So, how are you getting on with your New Year Resolutions?
I’ve broken one of mine already. Well, sort of.
I’m writing this blog on the Eurostar to Paris where I’m off for a few days of café culture and wintry wanderings. When I made a last-minute plan to sign up to Dry January I knew I’d pause my wine-free break, and treat myself to a glass (or three) while I was there.
Some would call that cheating. I’m happy with it. Why? Because I’ve already learned so much about how my white wine habit impacts my wellbeing and productivity – and, more to the point, that I’m quite capable of cutting it out for 20 days. It’s been an absolute revelation, if I’m honest.
But here’s the thing. If I’d felt I must stick to 31 dry days, or else see myself as a failure, I’d probably not have taken up the challenge at all. Or if I had, I’d most likely have fallen at the first tempting hurdle of a Parisian bar and given up entirely on giving up. What would have been the good of that?

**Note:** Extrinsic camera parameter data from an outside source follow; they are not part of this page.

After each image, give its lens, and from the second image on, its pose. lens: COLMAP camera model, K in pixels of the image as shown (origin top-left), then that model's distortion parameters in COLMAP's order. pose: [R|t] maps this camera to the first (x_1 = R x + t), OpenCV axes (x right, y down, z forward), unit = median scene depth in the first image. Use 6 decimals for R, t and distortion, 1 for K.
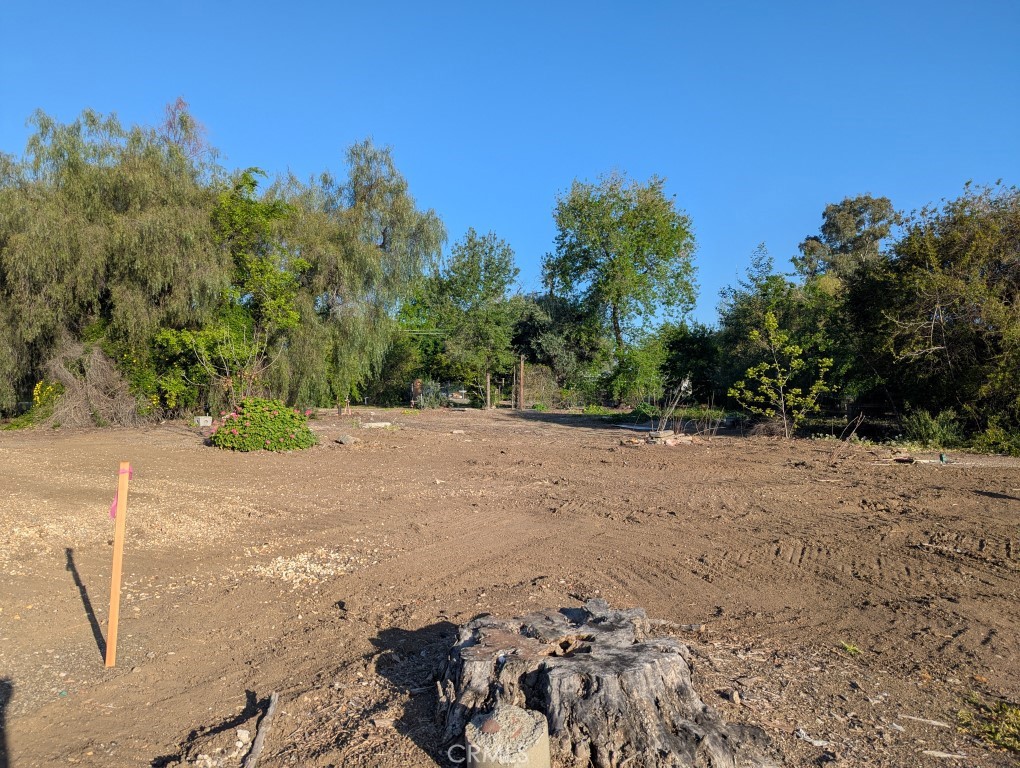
lens RADIAL K [[710.9, 0, 510.9], [0, 710.9, 389.0], [0, 0, 1]] dist [0.075360, -0.042838]
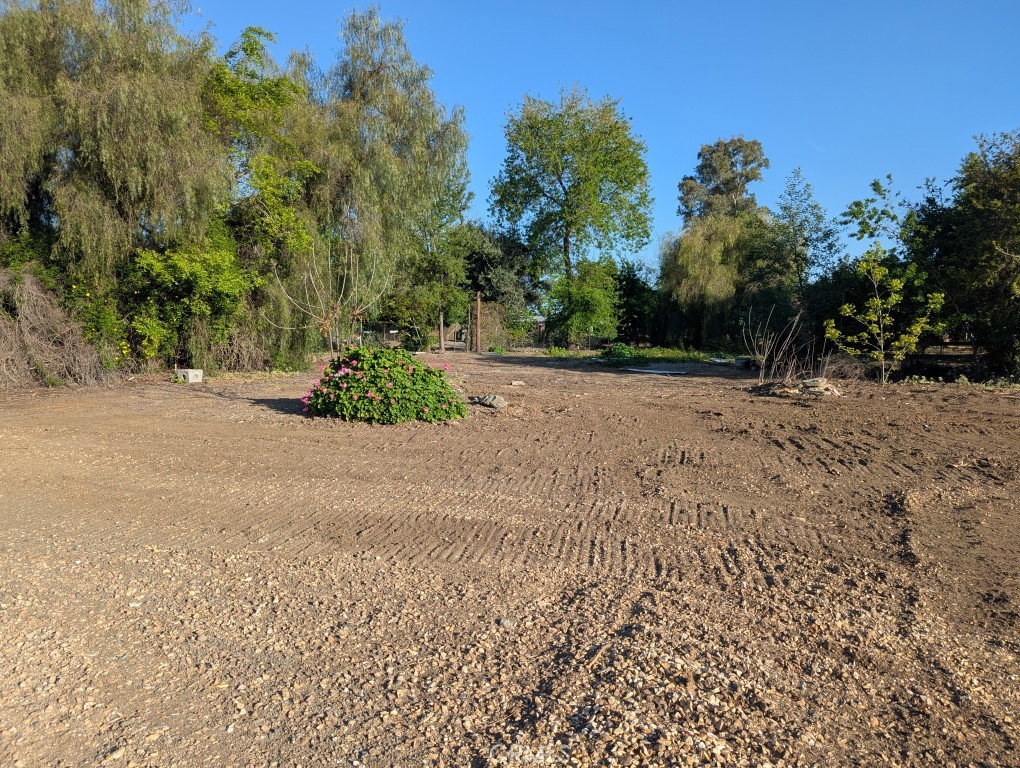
lens RADIAL K [[710.9, 0, 510.9], [0, 710.9, 389.0], [0, 0, 1]] dist [0.075360, -0.042838]
pose [[0.975958, -0.025029, 0.216516, -0.136245], [0.006455, 0.996268, 0.086074, -0.002237], [-0.217862, -0.082607, 0.972477, 0.099503]]
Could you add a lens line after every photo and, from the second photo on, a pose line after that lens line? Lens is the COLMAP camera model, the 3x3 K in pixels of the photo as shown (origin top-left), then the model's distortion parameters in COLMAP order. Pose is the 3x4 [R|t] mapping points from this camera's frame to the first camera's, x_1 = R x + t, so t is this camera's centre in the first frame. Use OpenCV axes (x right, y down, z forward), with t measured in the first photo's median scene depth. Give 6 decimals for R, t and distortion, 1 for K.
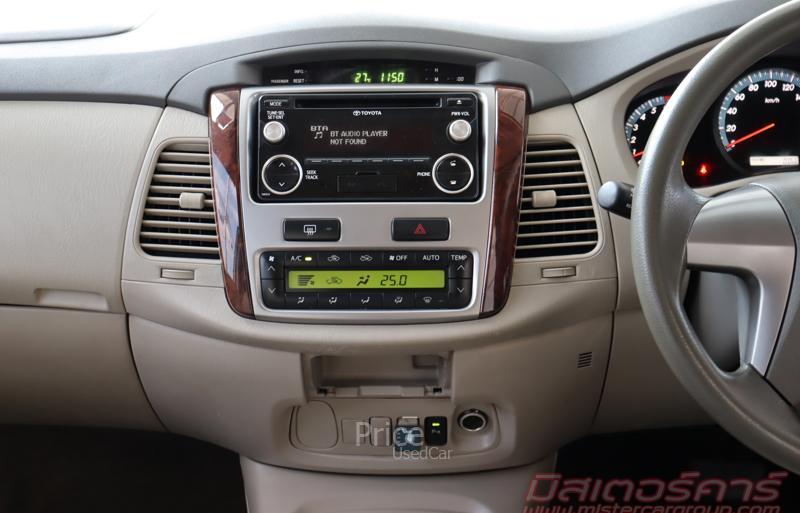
lens RADIAL K [[1180.1, 0, 403.5], [0, 1180.1, 260.6], [0, 0, 1]] dist [0.263298, 0.000000]
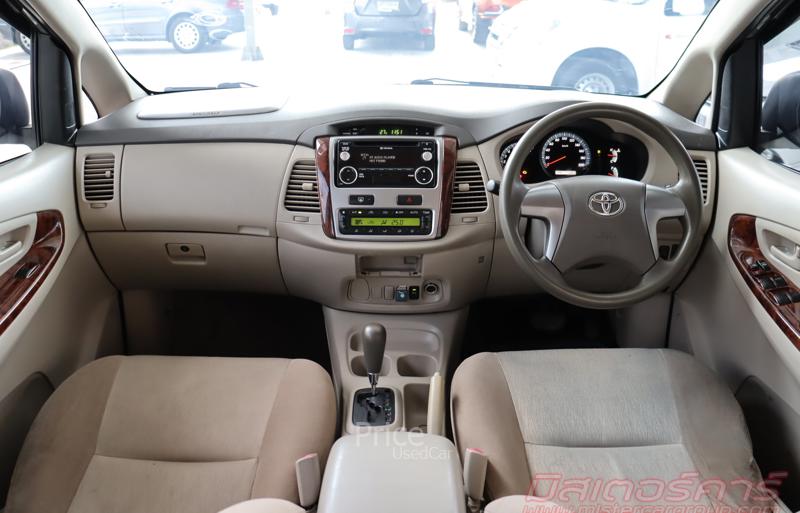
lens RADIAL K [[707.4, 0, 398.2], [0, 707.4, 253.2], [0, 0, 1]] dist [-0.018570, -0.001648]
pose [[0.999808, 0.009217, 0.017271, -0.028281], [-0.009770, 0.999435, 0.032174, 0.030836], [-0.016965, -0.032337, 0.999333, -0.343534]]
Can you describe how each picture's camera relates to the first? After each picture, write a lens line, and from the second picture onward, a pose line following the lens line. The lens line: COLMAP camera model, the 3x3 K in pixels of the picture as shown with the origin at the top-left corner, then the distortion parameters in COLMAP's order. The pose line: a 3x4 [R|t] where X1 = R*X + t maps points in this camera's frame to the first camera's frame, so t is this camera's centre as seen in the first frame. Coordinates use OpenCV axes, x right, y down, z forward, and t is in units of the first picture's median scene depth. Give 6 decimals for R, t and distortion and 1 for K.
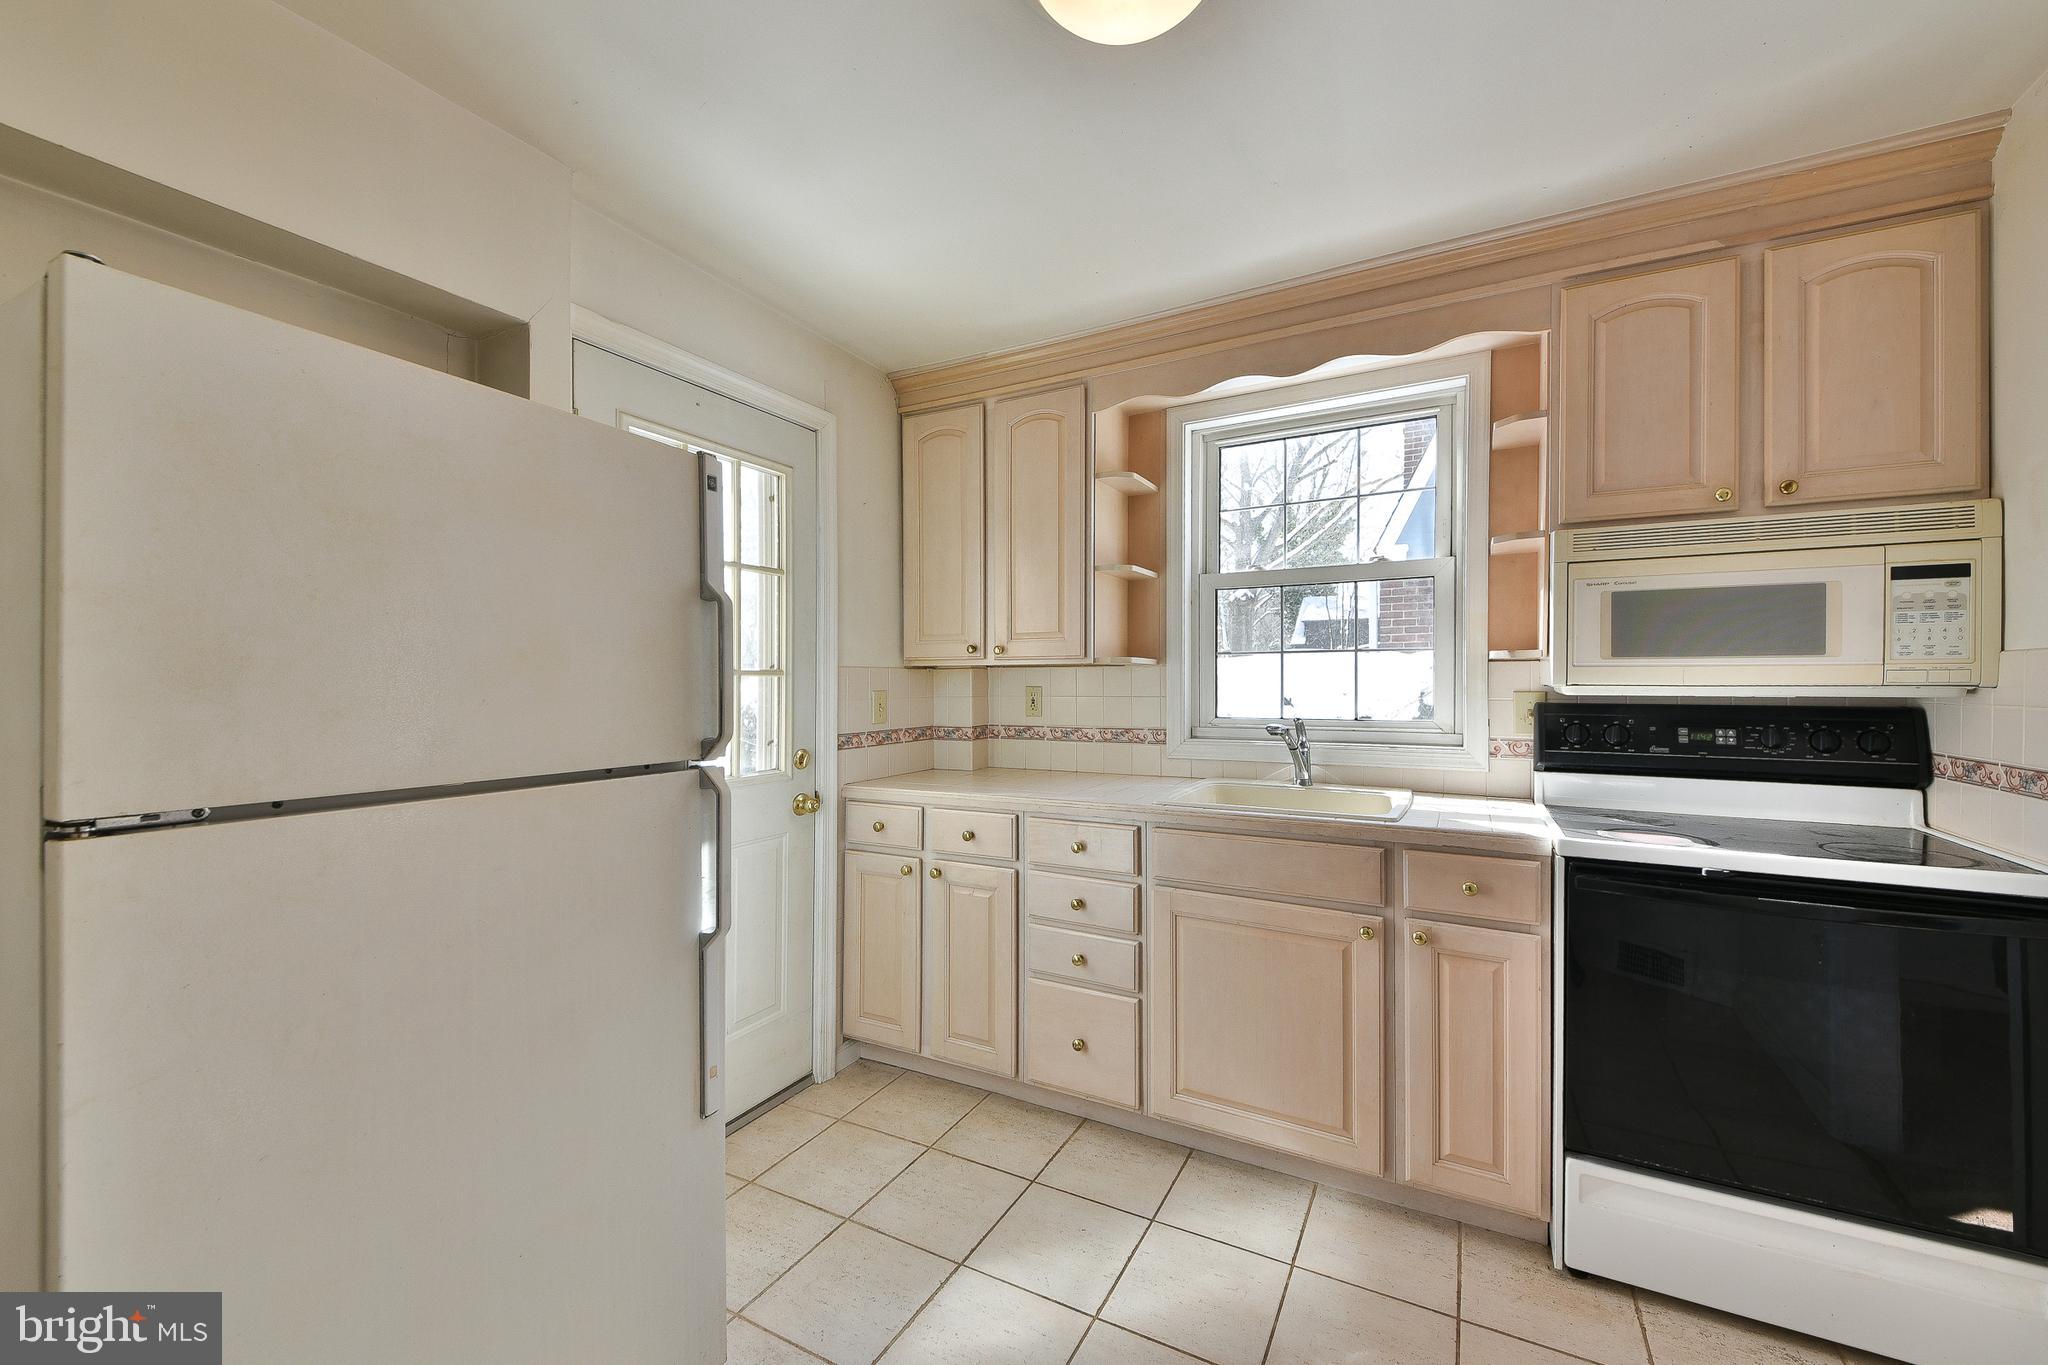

So, how do you stick to your goals without sacrificing yourself to them? Here’s a few (not entirely Dry) January thoughts:
1. Getting derailed by the first hurdle is a common problem among my one-to-one coaching clients. Things go ‘wrong’ and they lose confidence in themselves and in their plans. But if you see your resolutions and goals as ideal aspirations that aren’t necessarily going to happen exactly as you envisage, you can be far more resilient. You’ll be able to flex with the ups and the downs, and bounce back from things that don’t quite work out.
Talking of which…
2. Don’t let the perfect get in the way of the good. It’s great to have stretch targets, but I encourage my coaching clients to hold them lightly, and accept that you won’t always win through first time of trying. A hurdle is a hurdle; it’s not an admission of total failure. Now and then you’ll bump into one. So what? So you pick yourself up, rub the bruises and carry on. Even at the height of his game, Andy Murray dropped a set now and then…
3. Don’t run the race alone. It really is true that plans and resolutions work best when they’re shared with other people. Why? It creates some accountability: you’ve got witnesses! We don’t like breaking promises with ourselves and we most certainly don’t like breaking our promises with others! But it also gets you strokes of encouragement; no matter how self-reliant we are, we can all do with a touch of the “Well done! – Keep going!” as we head through those hurdles
Over to you
What could you do to stay on track with your goals and resolutions, even if you have a bit of a wobble? Is there someone who could offer you encouragement when you need it? How would it feel to lighten things up a little, loosening your grip on the quest for perfection?